═══ PASSAGE PROVIDED

By March 12, 2020 No Comments

The Chancellor of the Exchequer Rishi Sunak has delivered his first Budget speech on 11th March 2020 with an influencing factor being the huge impact being felt across the country following the COVID-19 outbreak, so there the benefits to businesses that are clearly greater than would otherwise have been granted.

There has already been an enhanced Retail Relief in place for 2019/20 providing 1/3rd off business rates for qualifying ‘retail’ businesses under £51,000 rateable value.  This was expected to increase to a 50% discount for this coming 2020/21 rates year and to be expanded to include cinemas and music venues.

However, the Chancellor yesterday announced some further good news for the retail, leisure and hospitality sectors as he abolished business rates for these businesses if their rateable value is below £51,000.  This is still expected to be subject to State Aid Rules, so will be of limited benefit to larger operators.  There are various interpretations of ‘retail’ however, the government have announced the retail discount will be expanded to include hospitality and leisure businesses.

══════
═══ INFORMATION

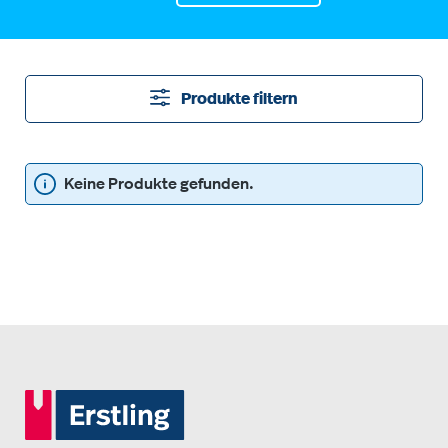
Produkte filtern
Keine Produkte gefunden.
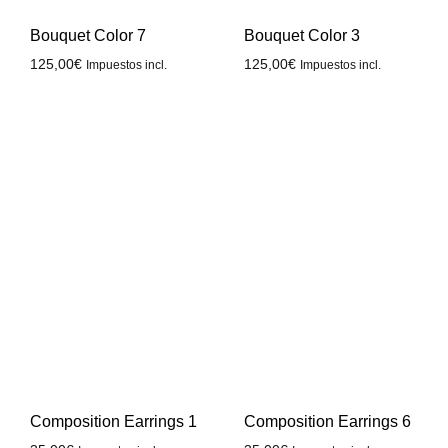
Bouquet Color 7
Bouquet Color 3
125,00
€
125,00
€
Impuestos incl.
Impuestos incl.
Composition Earrings 1
Composition Earrings 6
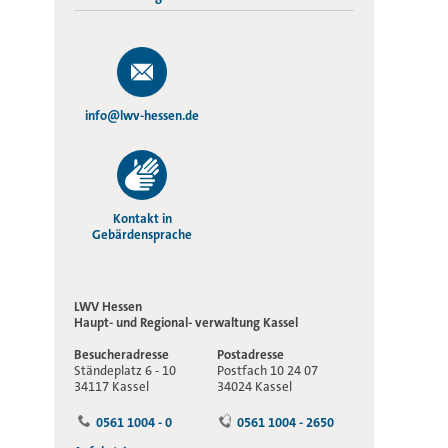
info@lwv-hessen.de
Kontakt in
Gebärdensprache
LWV Hessen
Haupt- und Regional-
verwaltung Kassel
Besucheradresse
Postadresse
Ständeplatz 6 - 10
Postfach 10 24 07
34117 Kassel
34024 Kassel
0561 1004 - 0
0561 1004 - 2650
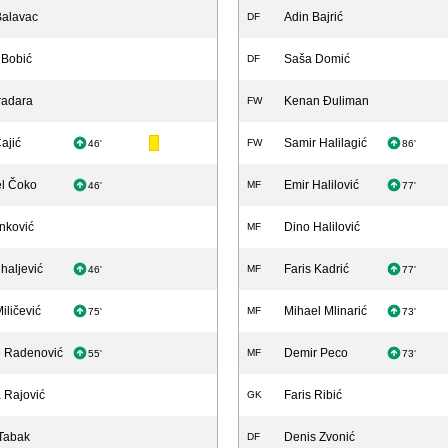
Balavac
Adin Bajrić
DF
 Bobić
Saša Domić
DF
radara
Kenan Đuliman
FW
ajić
Samir Halilagić
FW
46'
86'
el Čoko
Emir Halilović
MF
46'
77'
nković
Dino Halilović
MF
ihaljević
Faris Kadrić
MF
46'
77'
iličević
Mihael Mlinarić
MF
75'
73'
je Radenović
Demir Peco
MF
55'
73'
a Rajović
Faris Ribić
GK
Tabak
Denis Zvonić
DF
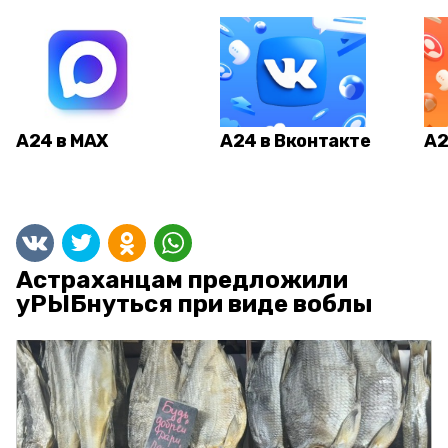
А24 в MAX
А24 в Вконтакте
А2
Астраханцам предложили
уРЫБнуться при виде воблы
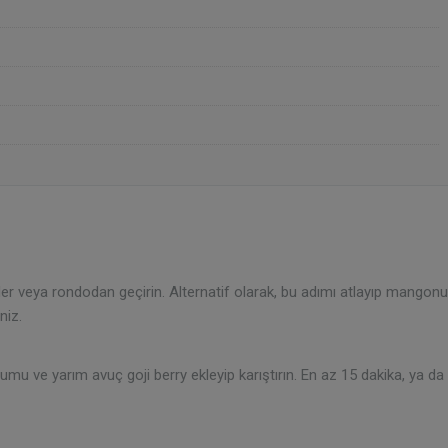
r veya rondodan geçirin. Alternatif olarak, bu adımı atlayıp mangon
niz.
u ve yarım avuç goji berry ekleyip karıştırın. En az 15 dakika, ya da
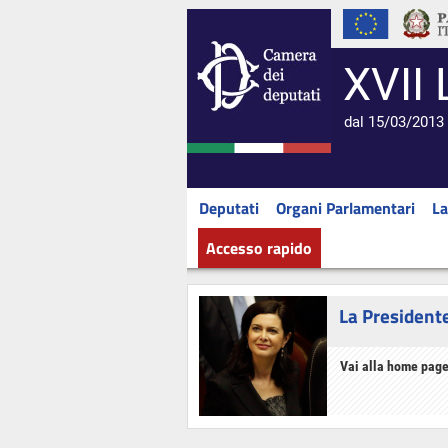
XVII 
dal 15/03/2013 
Deputati
Organi Parlamentari
La
Accesso rapido
La President
Vai alla home page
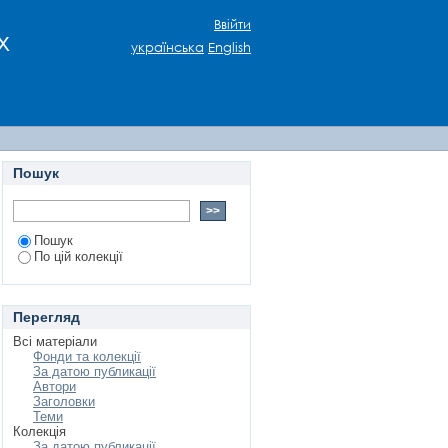
ВОРЕННЯ МУЗИЧНО-
Ввійти
х
українська
English
Пошук
Пошук
По цій колекції
Перегляд
Всі матеріали
Фонди та колекції
За датою публикації
Автори
Заголовки
Теми
Колекція
За датою публикації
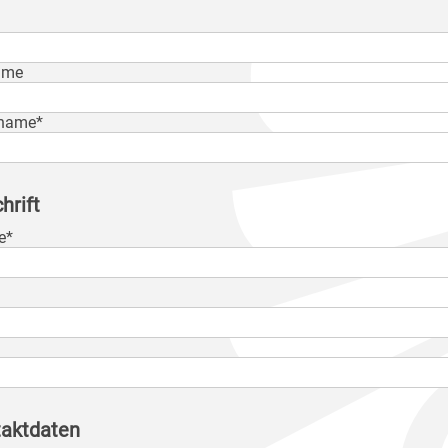
ame
name*
hrift
e*
aktdaten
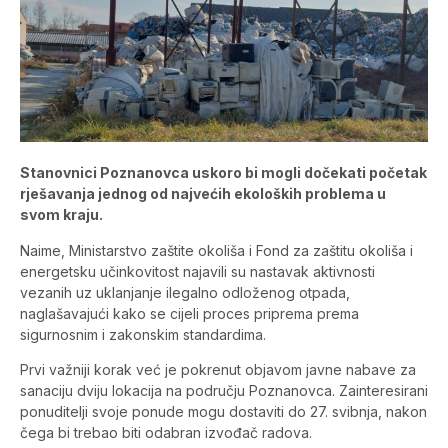
Stanovnici Poznanovca uskoro bi mogli dočekati početak
rješavanja jednog od najvećih ekoloških problema u
svom kraju.
Naime, Ministarstvo zaštite okoliša i Fond za zaštitu okoliša i
energetsku učinkovitost najavili su nastavak aktivnosti
vezanih uz uklanjanje ilegalno odloženog otpada,
naglašavajući kako se cijeli proces priprema prema
sigurnosnim i zakonskim standardima.
Prvi važniji korak već je pokrenut objavom javne nabave za
sanaciju dviju lokacija na području Poznanovca. Zainteresirani
ponuditelji svoje ponude mogu dostaviti do 27. svibnja, nakon
čega bi trebao biti odabran izvođač radova.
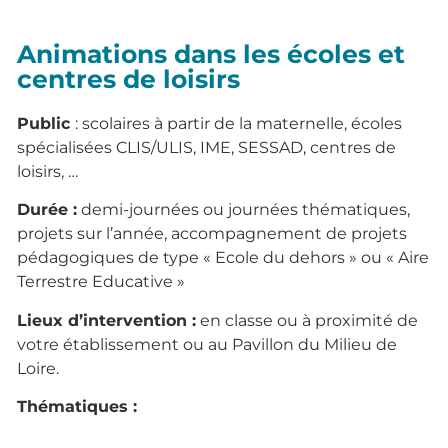
Animations dans les écoles et
centres de loisirs
Public
:
scolaires à partir de la maternelle, écoles
spécialisées CLIS/ULIS, IME, SESSAD, centres de
loisirs, …
Durée :
demi-journées ou journées thématiques,
projets sur l’année, accompagnement de projets
pédagogiques de type « Ecole du dehors » ou « Aire
Terrestre Educative »
Lieux d’intervention :
en classe ou à proximité de
votre établissement ou au Pavillon du Milieu de
Loire.
Thématiques :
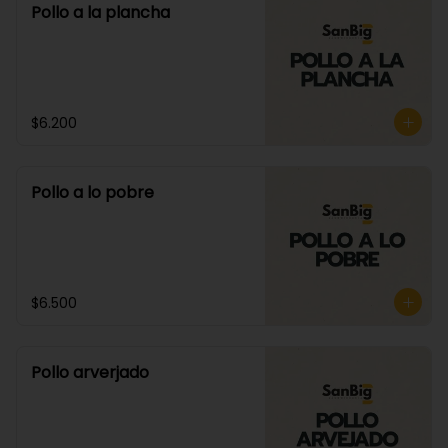
Pollo a la plancha
$6.200
Pollo a lo pobre
$6.500
Pollo arverjado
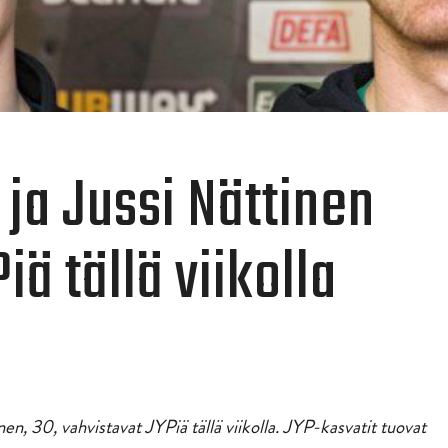
ja Jussi Nättinen
iä tällä viikolla
en, 30, vahvistavat JYPiä tällä viikolla. JYP-kasvatit tuovat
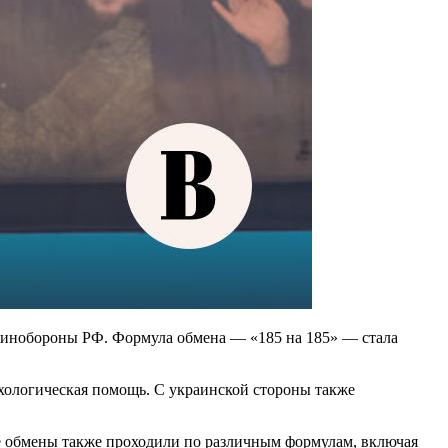
Минобороны РФ. Формула обмена — «185 на 185» — стала
хологическая помощь. С украинской стороны также
 обмены также проходили по различным формулам, включая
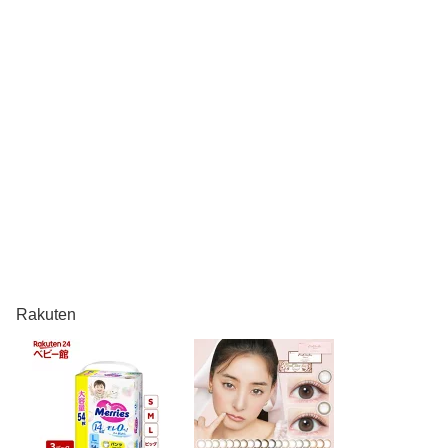
Rakuten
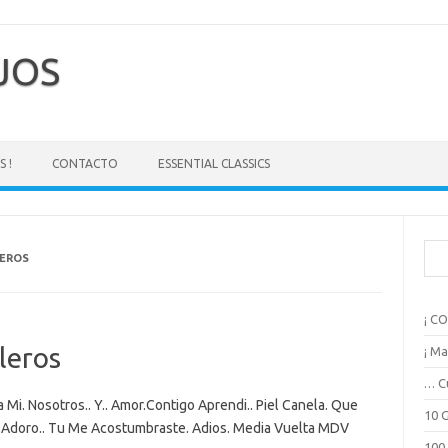
EJOS
 !
CONTACTO
ESSENTIAL CLASSICS
B
EROS
u
s
c
¡ C
a
r
leros
¡ Ma
… C
Mi. Nosotros.. Y.. Amor.Contigo Aprendi.. Piel Canela. Que
10 
o.Adoro.. Tu Me Acostumbraste. Adios. Media Vuelta MDV
100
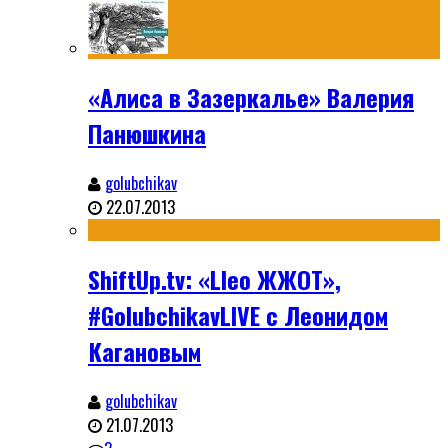
«Алиса в Зазеркалье» Валерия
Панюшкина
golubchikav
22.07.2013
ShiftUp.tv: «Lleo ЖЖОТ»,
#GolubchikavLIVE с Леонидом
Кагановым
golubchikav
21.07.2013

══════

* TASK 1 *
Rewrite the paragraph of the business rates article beginning "There has already been an enhanced Retail Relief" as a short bulleted list that keeps its main facts.
* TASK 2 *
In the business rates article, on what date did Rishi Sunak deliver his first Budget speech?
* TASK 3 *
List every sector the business rates article names in the paragraph beginning "However, the Chancellor yesterday announced".
These records come from a source other than the business rates article.

* ANSWER SPACE 1 *
- An enhanced Retail Relief was already in place for 2019/20.
- It gave 1/3rd off business rates to qualifying "retail" businesses under £51,000 rateable value.
- For the 2020/21 rates year, it was expected to rise to a 50% discount.
- It was also expected to expand to include cinemas and music venues.

* ANSWER SPACE 2 *
11th March 2020

* ANSWER SPACE 3 *
- Retail
- Leisure
- Hospitality